We have been conditioned to bristle at anything that even hints at discrimination… hiring only the good-looking, promoting only those who are physically fit, or having an executive team that looks too homogeneous. We are all on alert. So when Crete Carrier Corporation faced a lawsuit over its requirement that all drivers with a Body Mass Index over 35 had to submit to a sleep apnea test, I honestly assumed the court would find this a violation of the American with Disabilities Act. But the exact opposite happened.
Robert J. Parker, a Crete driver, refused to take the exam to see if he suffered from sleep apnea -- a condition that has been proven to impair driving skills and is closely linked to BMIs over 33. The company stopped giving the driver work, and he sued. Parker alleged requiring the exam violated the ADA because the company “perceived” he had a disability and was treating him differently.
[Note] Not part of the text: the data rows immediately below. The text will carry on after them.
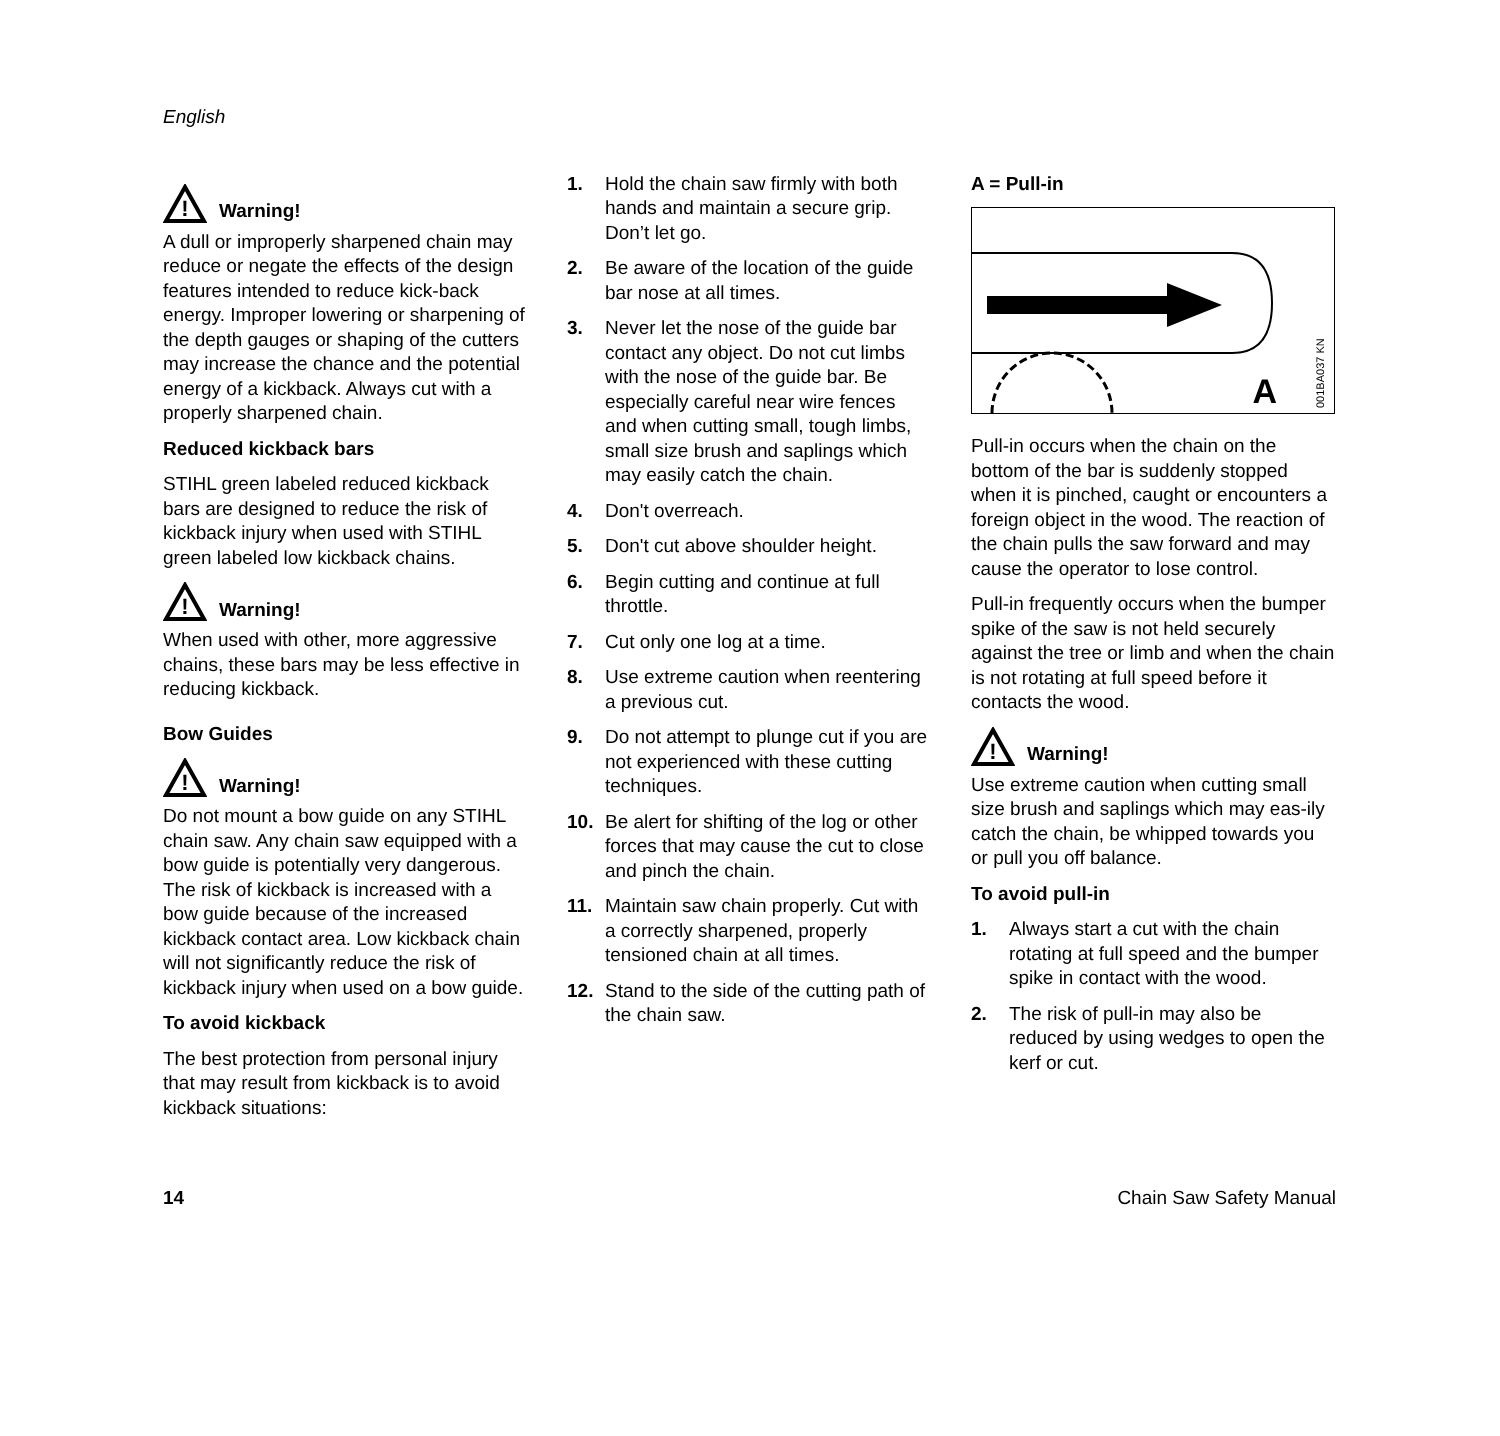English
!
Warning!
A dull or improperly sharpened chain may reduce or negate the effects of the design features intended to reduce kick-back energy. Improper lowering or sharpening of the depth gauges or shaping of the cutters may increase the chance and the potential energy of a kickback. Always cut with a properly sharpened chain.
Reduced kickback bars
STIHL green labeled reduced kickback bars are designed to reduce the risk of kickback injury when used with STIHL green labeled low kickback chains.
!
Warning!
When used with other, more aggressive chains, these bars may be less effective in reducing kickback.
Bow Guides
!
Warning!
Do not mount a bow guide on any STIHL chain saw. Any chain saw equipped with a bow guide is potentially very dangerous. The risk of kickback is increased with a bow guide because of the increased kickback contact area. Low kickback chain will not significantly reduce the risk of kickback injury when used on a bow guide.
To avoid kickback
The best protection from personal injury that may result from kickback is to avoid kickback situations:
1. Hold the chain saw firmly with both hands and maintain a secure grip. Don’t let go.
2. Be aware of the location of the guide bar nose at all times.
3. Never let the nose of the guide bar contact any object. Do not cut limbs with the nose of the guide bar. Be especially careful near wire fences and when cutting small, tough limbs, small size brush and saplings which may easily catch the chain.
4. Don't overreach.
5. Don't cut above shoulder height.
6. Begin cutting and continue at full throttle.
7. Cut only one log at a time.
8. Use extreme caution when reentering a previous cut.
9. Do not attempt to plunge cut if you are not experienced with these cutting techniques.
10. Be alert for shifting of the log or other forces that may cause the cut to close and pinch the chain.
11. Maintain saw chain properly. Cut with a correctly sharpened, properly tensioned chain at all times.
12. Stand to the side of the cutting path of the chain saw.
A = Pull-in
A
001BA037 KN
Pull-in occurs when the chain on the bottom of the bar is suddenly stopped when it is pinched, caught or encounters a foreign object in the wood. The reaction of the chain pulls the saw forward and may cause the operator to lose control.
Pull-in frequently occurs when the bumper spike of the saw is not held securely against the tree or limb and when the chain is not rotating at full speed before it contacts the wood.
!
Warning!
Use extreme caution when cutting small size brush and saplings which may eas-ily catch the chain, be whipped towards you or pull you off balance.
To avoid pull-in
1. Always start a cut with the chain rotating at full speed and the bumper spike in contact with the wood.
2. The risk of pull-in may also be reduced by using wedges to open the kerf or cut.
14 Chain Saw Safety Manual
When an employer requires a medical exam for their employees, they have to show that the outcome has a direct connection to the employee being able to perform their job. Ruling out something that could make a driver dangerous on the road would be considered a “business necessity.”
The Eight Circuit decided that, since research has proven sleep apnea to dramatically increase the risk of accidents, rooting it out would be considered a business necessity. The court also found that the driver’s suspension was not a violation of the ADA since he wasn’t punished for a disability, but for refusing to submit to a required and lawful test.
It’s an interesting case to consider for any employer that requires some kind of health testing requirements.